Hooray, Draculablog rides again! The grocery store missed my chicken from yesterday’s order, so the traditional paprika hendl will have to wait a few days.

Most Significant

“… the most western of splendid bridges over the Danube…”

This would be the Széchenyi Chain Bridge, originally built in 1846. It was destroyed by the Germans in 1945 and rebuilt by 1949. It is currently closed for major construction work (since June 2021) which is slated for completion in August 2023.

Here’s a lovely atmospheric image: https://www.flickr.com/photos/ntrinkhaus/37773243491

Bryan Alexander

Good to see you again, Most!

Most Significant

Glad to see you too! Thanks for hosting the blog for another year.

Most Significant

“We left [Budapest] in pretty good time, and came after nightfall to Klausenburgh.”

The railway station in Cluj (formerly Klausenburgh) was built in 1870; and still exists. Here is a c.1900 postcard:

https://europebetweeneastandwest.files.wordpress.com/2018/10/a-transylvanian-terminal-kolozsvar-palyudvar-klausenberg-cluj-railway-station.jpg

Most Significant

“At every station there were groups of people, sometimes crowds, and in all sorts of attire.”

The 1911 Encyclopedia Britannica has this description of Romanian dress:

“Men wear a long linen tunic, leather belt, white woollen trousers and leather gaiters, above Turkish slippers or sandals. The lowlanders' head-dress is generally a high cylindrical cap of rough cloth or felt, while the mountaineers prefer a small round straw hat. Sundays and holidays bring out a sleeveless jacket, embroidered in red and gold; and both sexes wear sheepskins in cold weather. The linen dresses of women are fastened by a long sash or girdle, wound many times round the waist; the holiday attire being a white gown covered with embroideries, one or more brightly coloured aprons and necklaces of beads or coins.”

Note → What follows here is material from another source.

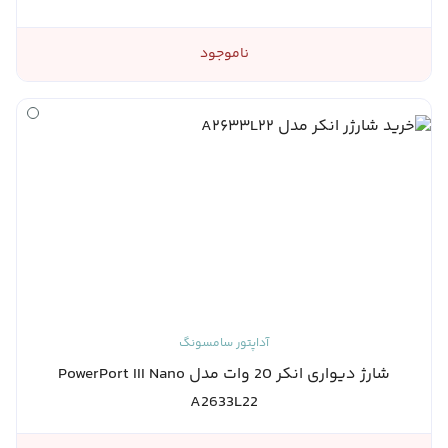
ناموجود
آداپتور سامسونگ
شارژ دیواری انکر 20 وات مدل PowerPort III Nano
A2633L22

From: https://en.m.wikisource.org/wiki/1911_Encyclop%C3%A6dia_Britannica/Rumania

Jimgroom

I've probably mentioned this at one of the many Dracula blog-post-a-thons you have run over the years, but it is wild see the city where I have lived the last 7 years on the map you included. Trento was part of the Austria-Hungarian Empire before World War I, and then was incorporated into Italy, and is truly a border zone like the German Speaking Alto Adige 20 minutes north of here. It makes this whole story that much fresher, and I could take a train to Munich tomorrow and follow Harker march East to Dracula's castle. This is awesome!